顾泽安难得展露笑意,伸手揉了把苏软的头发。
他检查了一遍降落伞的型号,找出一个可以承载双人的伞包,背到身上。
顾泽安朝着苏软招招手。
苏软走过来,顾泽安帮她戴上护目镜,将人搂进怀中,用安全带把两人紧紧地绑在一起。
顾泽安手扣在舱门上,低声问:“怕不怕?”
苏软深吸一口气,死死抓着绑在胸口的安全带,用力摇摇头。
顾泽安抓住苏软紧张到冒汗的手,包裹进手心里。
舱门猛然拉开,在狂风鼓动着卷进机舱瞬间,顾泽安抱着苏软跳了下去!
苏软紧紧闭着眼睛,蓦然失重的感觉让她头晕目眩,心脏速度快到几乎要炸开。
顾泽安抓着苏软紧张到握成拳头的手,带着她一起张开双臂,在她耳畔大喊。
“阿软,不要怕!睁开眼睛!”
狂风鼓动耳膜,苏软在顾泽安的鼓舞下,缓缓睁开眼睛。
令人惊恐的坠落感突然消失了,替而代之的是自由到极致的飞翔快感。
她望着触手可及的蓝天白云,握成拳头的手指不由得舒展开。
顾泽安手心包裹着她的手背,与她十指交握。
砰、砰、砰、砰!
苏软与顾泽安的心跳在那一瞬间同频。
伞包打开,苏软感觉自己的身体猛地向上一扯,下降的速度减缓,她开始与天空中的白云一样,自由漂浮。
直至落地,苏软还没从这种新奇刺激的感觉中走出来。
顾泽安揉揉苏软的头发。
“好玩吗?”
苏软用力点头。
被傅霆深强行带走送出国的恐惧在高空跳伞的刺激下早已烟消云散。
顾泽安温柔笑着,墨蓝的眼睛在夕阳的映照下格外漂亮。
“下次教你。”
苏软接着点头。
顾泽安望向四周。
“落点与预设好的地方有偏差,咱们得徒步走一段。”
苏软很好奇。
“泽安哥,你是怎么知道我被傅霆深绑走的?”
“文姨下台后联系不上你,立即通知了我。监控显示,你是被人迷晕装进道具箱带走的。”
顾泽安一边帮苏软拆下安全带,一边解释。
“我查了下私人飞机出境报备申请,里面有傅霆深的一家私人飞机,猜到他可能要带你出国。”
苏软犹豫着问,“那……你真的在飞机上安装炸弹了?”
顾泽安笑了笑,掏出遥控按钮用力一按。
苏软下意识往天上看。
夕阳映得蓝天一片金灿灿,什么动静也没有。
“假的。”
顾泽安笑着把遥控器扔进路边的野草丛里。
“事出紧急,能混上飞机就废了不少功夫,哪儿还有时间安装什么炸弹。”
“哦……”
苏软小声应着,在心底松了口气。
她讨厌傅霆深是没错,但也不想他就这么不明不白的死在天上。
顾泽安挑挑眉角,“担心他?”
苏软连忙摇头。
“没有没有,泽安哥,我没担心他,你不要生气。”
顾泽安凝起眉心。
苏软乖乖听话的样子是很可爱。
可他记忆中的苏软,肆意洒脱,明媚娇艳,哪儿像现在这样,说话做事都带着几分看人脸色,逆来顺受的样子。

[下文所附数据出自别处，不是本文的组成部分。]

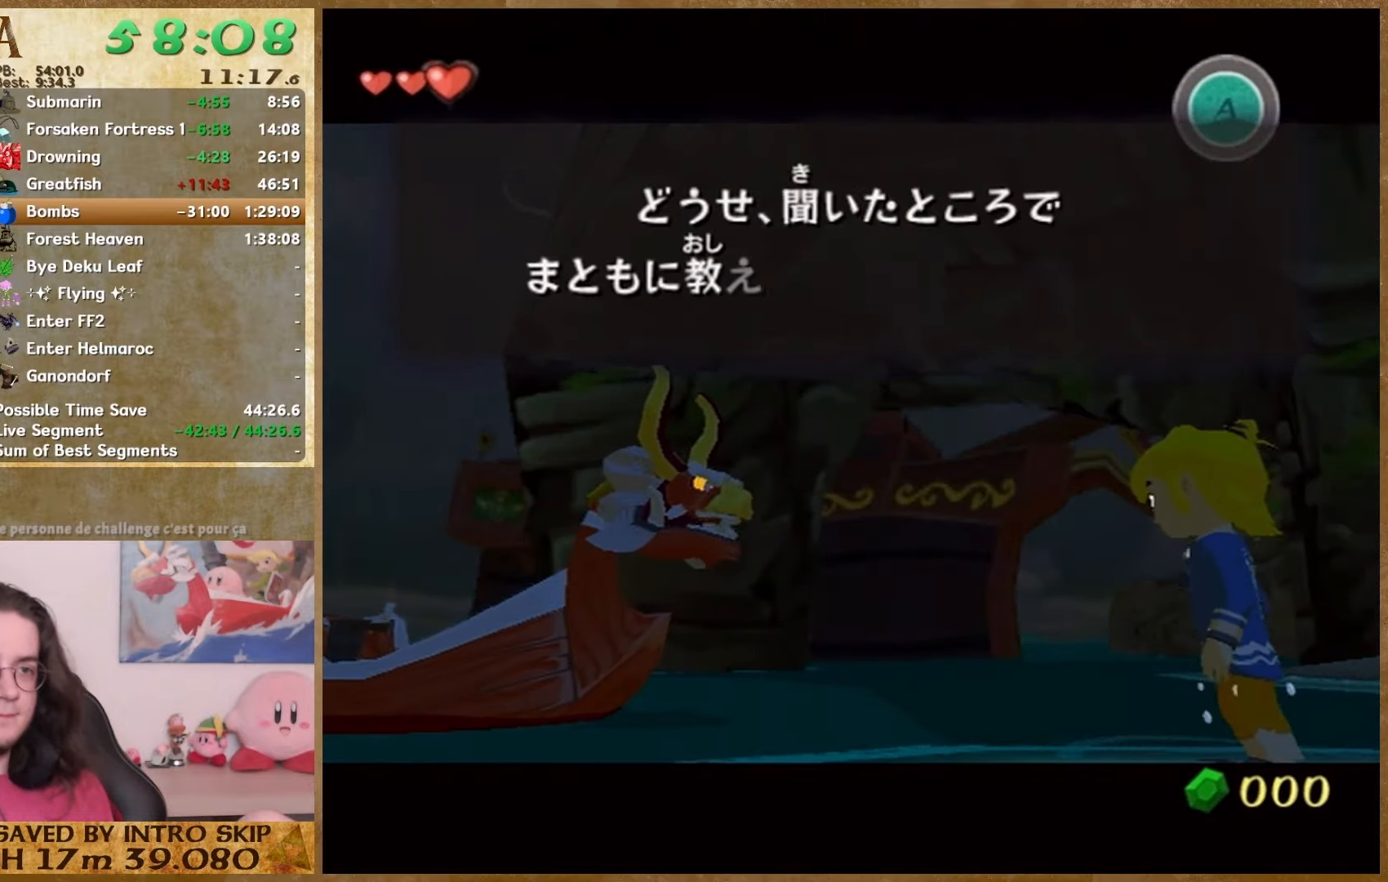
{"buttons": [], "left_stick": "center", "right_stick": "center", "events": [[67, "B", "down"], [133, "B", "up"], [167, "A", "down"], [233, "A", "up"], [233, "B", "down"], [300, "B", "up"], [400, "B", "down"], [467, "B", "up"]]}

他无法想象,苏软这三年在傅霆深身边过得是什么日子,才能从一个率性而为的大小姐变成这副模样。
顾泽安刻意强调,“我没有生气。”
苏软瞟着顾泽安快能夹死苍蝇的眉头,点点头。
“泽安哥不生气就好。泽安哥,谢谢你呀,又救了我。”
顾泽安心里像吞了苍蝇一样难受。
他明白,想要苏软慢慢褪掉傅霆深给她染上的那些颜色,不能着急。
“好了,你大哥估计该等急了,咱们先走吧。”
苏软听到顾泽安提到大哥,心口一颤。
“泽安哥,我……我还是先不要见大哥了……”
她没那个勇气,更没有脸去见大哥和父亲。
顾泽安问:“为什么?”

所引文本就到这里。